Run the following code and see what happens. It doesn't produce any output; just step over each line in the debugger and note how long the "slow" search takes:
using System.Text.RegularExpressions;
class Class1
{
static void Main()
{
string s = "fred" + new string(' ', 5000);
Regex slow = new Regex(".*fred", RegexOptions.None);
Regex fast = new Regex("^.*fred", RegexOptions.None);
fast.Replace(s, "");
slow.Replace(s, "");
}
}
In theory the two expressions should be the same -- "anything followed by fred" is semantically the same as "anything from the start of the string followed by fred" -- but for some reason they behave very differently. I'll see if it's a known bug tomorrow (having trouble accessing the database from home).
Comments
- Anonymous
January 04, 2004
This is not a bug. The slow replacement will indeed be slow because it will laziliy attempt to make a replacement at every place within the 5004 characters... yep lazily.

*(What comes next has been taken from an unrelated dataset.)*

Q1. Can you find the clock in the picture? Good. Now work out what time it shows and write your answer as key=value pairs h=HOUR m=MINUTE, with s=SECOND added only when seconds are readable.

The "fast" operation - although still lazy and much slower than it could be - will only ever attempt to match from its anchored marker. - Anonymous
January 04, 2004
The comment has been removed - Anonymous
January 04, 2004
I reckon that they are not semantically equivalent; consider the string "fredfred" and how many times replacement should be done in each case.
Even better is the case where the string may be partially overlapping with itself; how should the pattern ".*abab" be matched with the string "ababab"? - Anonymous
January 04, 2004
Err... woops :-) When I wrote lazy I did - of course - mean greedy. - Anonymous
January 04, 2004
Jeffrey Friedl's "Mastering Regular Expressions 2nd Ed." has some great discussions of performance implications when using greedy and non-greedy expressions. It's well worth the read and has a specific chapter on the .NET implementation of regular expressions in PDF format that is freely downloadable.

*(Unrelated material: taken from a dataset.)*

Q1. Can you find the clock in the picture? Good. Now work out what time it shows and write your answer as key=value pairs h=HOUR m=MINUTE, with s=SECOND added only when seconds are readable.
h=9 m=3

http://www.oreilly.com/catalog/regex2/chapter/ch09.pdf - Anonymous
January 05, 2004
Roland,
In both cases, there is no difference. Both patterns greedly match all the garbage at the start of the string and match the trailing "fred" / "abab". - Anonymous
January 05, 2004
Kelly,
Thanks for the link to the .NET chapter. I actually read the Regexp book a long time ago and have it lying infront of me now :-). No obvious reasons are shown in the book though (quick perusal of the index...). - Anonymous
January 05, 2004
But can anyone show me where the "fast" and the "slow" patterns give different results?
It doesn't matter if the engine is doing "the right thing" in the slow case; if it can do "the right thing" faster then it should, and not doing it is a (possibly low priority) bug with performance. - Anonymous
January 05, 2004
Peter, these things will never give different results; they will both find a match against only the last instance of "fred" contained within any given text.
One of the things that Jeff Friedl mentions in his book - the Chapter about optimizing and perf I think - is that whenever possible you show expose leading/trailing characters in the pattern which allow many optimizations to kick in. It may be that, what you percieve as a bug is simply a bunch of optimizations "not" kicking in :) - Anonymous
January 05, 2004
Hey Darren,
It may just be a "missing feature" but we still call those "bugs" at Microsoft :-)
Do you remember the "news" story about there being 60,000 (or whatever) "bugs" in Windows 2000? Well now you know where they all come from. Everything at Microsoft is considered a bug -- perf issues, spelling errors, help text, new feature suggestions, icon changes, design ideas, re-arranging toolbar buttons, renaming menu items, you name it.
We'll see if they accept my request for a change in Whudbey :-) - Anonymous
January 05, 2004
> but we still call those "bugs" at Microsoft :-)
:-) Heh, thanks for the heads-up!
> We'll see if they accept my request for a change in Whudbey :-)
Great, hey... while they've got that file checked-out :-) can you ask them to fix my "pet-peeve" too
http://regexblogs.com/dneimke/archive/2003/11/23/181.aspx
See the section on that page titled: "My Biggest Gripe about Named Groups".
Cheers (and Happy New Year)!
- Darren - Anonymous
January 08, 2004
The comment has been removed - Anonymous
January 10, 2004
> "anything followed by fred" is semantically the same as "anything from the start of the string followed by fred"
Actually it's not. In the string
abfred
"anything followed by fred" has three possible values
fred
bfred
abfred
whereas "anything from the start of the string followed by fred" has only one possible value
abfred
The unanchored .* results in quadratic backtracking.
On my "dumb blog entries to write someday" list is one on understanding regex performance. It is very easy to write a regex with pathetic perf. - Anonymous
January 11, 2004
Raymond, my point is that this could (should ?) be special cased because it is such a basic example and it has horrible perf for no good reason. Why does the engine keep looking for text when it already knows the text doesn't exist anywhere in the string?
I look forward to your upcoming entry though ;-) - Anonymous
January 17, 2004
The comment has been removed